Onderzoek baggerstort Vlietland stokt

De Randstedelijke Rekenkamer wil geen onderzoek doen naar de kwaliteit van de bodem van de Meeslouwerplas in natuur- en recreatiegebied Vlietland vanwege baggerstort in het verleden. De Rekenkamer wil dat onderzoek ook niet uitbesteden, ook al betaalt de provincie Zuid-Holland het. De Commissaris der Koning, Jaap Smit, roept Provinciale Staten op druk op de Rekenkamer uit te oefenen zodat het onderzoek alsnog gaat gebeuren. Om het onderzoek is gevraagd door de Vrienden van Vlietland, de Vogelwerkgroep Vlietland, Werkgroep milieubeheer Leiden, Beheercommissie vogelplas Starrevaart en het Recreatiecentrum Vlietland. De Rekenkamer wil alleen kijken naar de juistheid van procedures bij de baggerstort. Dit inclusief een analyse van vergunningverlening, handhaving en toezicht alsmede een beoordeling van het handelen van de provincie (eigenaar) en Hoogheemraadschap Rijnland (vergunningverlener). Naar baggerstort op momenten dat het hoogheemraadschap dat niet registreerde wil de Rekenkamer geen onderzoek doen, net zo min dus als naar de kwaliteit van de bodem van de plas. Het vermoeden bestaat dat er in het verleden veelvuldig vervuilde bagger in de plas terecht is gekomen dat al dan niet illegaal werd gedumpt. De kwestie speelt al jaren.

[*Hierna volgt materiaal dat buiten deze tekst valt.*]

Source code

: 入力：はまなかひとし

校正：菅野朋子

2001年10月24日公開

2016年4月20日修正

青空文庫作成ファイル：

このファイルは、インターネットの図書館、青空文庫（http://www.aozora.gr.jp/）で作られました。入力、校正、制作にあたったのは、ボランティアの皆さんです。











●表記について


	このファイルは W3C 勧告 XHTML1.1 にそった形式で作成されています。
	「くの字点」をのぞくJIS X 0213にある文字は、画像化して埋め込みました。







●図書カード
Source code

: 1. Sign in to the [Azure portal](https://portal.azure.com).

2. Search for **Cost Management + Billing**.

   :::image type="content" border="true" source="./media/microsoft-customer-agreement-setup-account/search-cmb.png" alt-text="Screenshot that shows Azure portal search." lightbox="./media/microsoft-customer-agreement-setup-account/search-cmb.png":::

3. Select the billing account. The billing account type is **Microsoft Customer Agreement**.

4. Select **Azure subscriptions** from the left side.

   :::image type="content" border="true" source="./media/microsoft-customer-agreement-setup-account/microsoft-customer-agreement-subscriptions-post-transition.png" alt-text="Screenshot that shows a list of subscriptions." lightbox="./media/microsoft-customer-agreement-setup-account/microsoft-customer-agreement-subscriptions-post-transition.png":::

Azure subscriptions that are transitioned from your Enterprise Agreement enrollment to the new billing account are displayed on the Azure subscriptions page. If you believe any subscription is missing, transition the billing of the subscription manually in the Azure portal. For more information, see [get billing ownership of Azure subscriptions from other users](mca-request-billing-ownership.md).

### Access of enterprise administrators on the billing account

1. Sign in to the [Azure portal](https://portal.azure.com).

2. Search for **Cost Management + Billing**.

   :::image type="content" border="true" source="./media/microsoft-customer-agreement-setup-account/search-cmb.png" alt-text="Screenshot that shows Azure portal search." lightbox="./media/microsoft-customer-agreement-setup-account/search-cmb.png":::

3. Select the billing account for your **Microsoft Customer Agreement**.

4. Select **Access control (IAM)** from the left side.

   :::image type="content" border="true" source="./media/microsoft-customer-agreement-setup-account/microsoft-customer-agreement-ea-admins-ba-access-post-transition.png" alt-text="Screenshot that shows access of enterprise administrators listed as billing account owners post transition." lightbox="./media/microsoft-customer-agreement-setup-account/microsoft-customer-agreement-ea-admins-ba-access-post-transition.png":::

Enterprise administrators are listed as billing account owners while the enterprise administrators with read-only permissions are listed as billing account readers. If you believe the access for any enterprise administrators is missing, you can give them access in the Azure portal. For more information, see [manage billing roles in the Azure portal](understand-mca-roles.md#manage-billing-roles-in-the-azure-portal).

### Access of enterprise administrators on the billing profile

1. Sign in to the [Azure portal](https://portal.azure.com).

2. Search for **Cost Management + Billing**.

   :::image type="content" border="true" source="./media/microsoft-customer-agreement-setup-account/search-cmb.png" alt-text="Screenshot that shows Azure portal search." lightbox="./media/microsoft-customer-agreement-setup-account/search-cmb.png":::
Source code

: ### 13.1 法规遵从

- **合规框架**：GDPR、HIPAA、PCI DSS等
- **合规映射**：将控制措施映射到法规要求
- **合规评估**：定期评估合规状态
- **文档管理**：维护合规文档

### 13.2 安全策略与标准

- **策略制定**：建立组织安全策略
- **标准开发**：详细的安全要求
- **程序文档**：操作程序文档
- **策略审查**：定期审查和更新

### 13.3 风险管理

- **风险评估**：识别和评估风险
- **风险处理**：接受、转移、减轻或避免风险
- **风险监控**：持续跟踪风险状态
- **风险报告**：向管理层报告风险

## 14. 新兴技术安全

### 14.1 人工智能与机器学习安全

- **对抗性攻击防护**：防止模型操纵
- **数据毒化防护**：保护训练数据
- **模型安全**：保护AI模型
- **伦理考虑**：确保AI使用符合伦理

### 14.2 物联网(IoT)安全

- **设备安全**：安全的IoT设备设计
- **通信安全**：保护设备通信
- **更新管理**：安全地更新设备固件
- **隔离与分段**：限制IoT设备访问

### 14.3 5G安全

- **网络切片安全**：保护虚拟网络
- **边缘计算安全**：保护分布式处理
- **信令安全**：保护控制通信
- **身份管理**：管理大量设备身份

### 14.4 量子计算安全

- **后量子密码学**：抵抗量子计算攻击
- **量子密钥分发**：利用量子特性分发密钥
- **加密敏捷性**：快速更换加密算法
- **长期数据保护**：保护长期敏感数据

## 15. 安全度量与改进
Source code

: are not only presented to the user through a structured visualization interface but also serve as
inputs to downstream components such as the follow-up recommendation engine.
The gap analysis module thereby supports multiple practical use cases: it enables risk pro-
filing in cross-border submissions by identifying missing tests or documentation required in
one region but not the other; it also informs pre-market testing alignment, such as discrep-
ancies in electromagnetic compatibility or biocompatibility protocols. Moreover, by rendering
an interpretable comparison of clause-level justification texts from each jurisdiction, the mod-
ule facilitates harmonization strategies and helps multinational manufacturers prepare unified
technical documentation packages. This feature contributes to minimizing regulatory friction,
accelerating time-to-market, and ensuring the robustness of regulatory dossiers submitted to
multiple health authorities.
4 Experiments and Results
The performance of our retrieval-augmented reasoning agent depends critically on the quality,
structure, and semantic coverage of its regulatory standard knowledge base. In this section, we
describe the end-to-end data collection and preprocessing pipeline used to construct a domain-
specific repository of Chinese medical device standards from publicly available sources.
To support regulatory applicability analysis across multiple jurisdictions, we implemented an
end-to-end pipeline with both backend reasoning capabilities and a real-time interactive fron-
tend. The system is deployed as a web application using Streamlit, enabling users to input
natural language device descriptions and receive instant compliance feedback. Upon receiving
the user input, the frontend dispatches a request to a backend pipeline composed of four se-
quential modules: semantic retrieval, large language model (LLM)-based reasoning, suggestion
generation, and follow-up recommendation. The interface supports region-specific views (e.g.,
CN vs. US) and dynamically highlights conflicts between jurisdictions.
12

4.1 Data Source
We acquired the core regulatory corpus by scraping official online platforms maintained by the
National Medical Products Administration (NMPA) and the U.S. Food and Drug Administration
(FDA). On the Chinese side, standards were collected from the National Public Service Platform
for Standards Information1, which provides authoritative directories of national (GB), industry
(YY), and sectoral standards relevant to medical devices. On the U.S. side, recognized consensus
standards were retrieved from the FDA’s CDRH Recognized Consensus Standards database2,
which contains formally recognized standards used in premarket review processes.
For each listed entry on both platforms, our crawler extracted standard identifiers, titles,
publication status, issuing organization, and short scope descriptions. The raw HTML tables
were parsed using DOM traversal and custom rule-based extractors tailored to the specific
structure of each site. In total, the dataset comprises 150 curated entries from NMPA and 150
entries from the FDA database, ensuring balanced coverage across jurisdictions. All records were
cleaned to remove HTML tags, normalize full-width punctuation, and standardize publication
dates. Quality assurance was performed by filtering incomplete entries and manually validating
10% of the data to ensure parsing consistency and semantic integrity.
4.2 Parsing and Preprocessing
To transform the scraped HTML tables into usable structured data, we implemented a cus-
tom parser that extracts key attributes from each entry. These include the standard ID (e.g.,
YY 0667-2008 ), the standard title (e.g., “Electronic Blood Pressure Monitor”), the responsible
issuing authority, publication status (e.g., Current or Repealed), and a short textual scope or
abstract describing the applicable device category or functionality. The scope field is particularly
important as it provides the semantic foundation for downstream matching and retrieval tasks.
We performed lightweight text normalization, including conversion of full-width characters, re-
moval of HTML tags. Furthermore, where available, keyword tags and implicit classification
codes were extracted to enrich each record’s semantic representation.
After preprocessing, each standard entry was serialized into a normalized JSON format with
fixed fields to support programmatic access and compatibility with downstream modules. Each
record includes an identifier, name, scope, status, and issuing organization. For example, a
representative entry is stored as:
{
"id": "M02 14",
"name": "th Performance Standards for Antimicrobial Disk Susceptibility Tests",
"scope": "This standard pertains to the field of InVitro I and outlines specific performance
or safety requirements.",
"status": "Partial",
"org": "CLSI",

Verbazing over onderzoek Meeslouwerplas

De Vrienden van Vlietland, de Vogelwerkgroep Vlietland, Werkgroep milieubeheer Leiden, Beheercommissie vogelplas Starrevaart en het Recreatiecentrum Vlietland, hebben met verbazing gereageerd op het bericht dat de Randstedelijke Rekenkamer geen onderzoek wil doen naar de kwaliteit van de bodem in de Meeslouwerplas. Daar is in het verleden al dan niet vervuilde bagger gestort. De weigering stond in een brief van Commissaris der Koning Jaap Smit aan Provinciale Staten. Namens de vijf organisaties heeft Wim ter Keurs de provincie laten weten dat hij graag bereid is samen met de provincie naar een onafhankelijke expert te zoeken. Bovendien heeft hij de provincie voorzien van een opzet voor het onderzoek, dat oorspronkelijk door de vijf organisaties is gevraagd. De vijf wijzen erop dat de Rekenkamer de provincie begin oktober al heeft laten weten ook niet als opdrachtgever van het door de vijf organisaties gevraagde onderzoek te willen optreden, omdat het de Rekenkamer aan kennis en kunde ontbreekt om de vraagstelling en de resultaten van het onderzoek goed te kunnen beoordelen. De vijf vinden het dan ook vreemd dat de provincie kennelijk toch wil dat de Rekenkamer het onderzoek gaat doen zoals blijkt uit Smits brief: ‘Om te voorkomen dat financiële redenen de onderzoeksopzet hebben ingeperkt hebben we de Randstedelijke Rekenkamer aangeboden extra onderzoeksbudget voor een waterbodemonderzoek beschikbaar te stellen en zodat zij als onafhankelijke partij het onderzoek uit kan besteden. Hierop heeft zij tot op heden niet positief gereageerd. Mogelijk helpt het als u (Provinciale Staten, red.) nog een keer navraag doet bij de Rekenkamer over het opdrachtgeverschap voor het onderzoek’.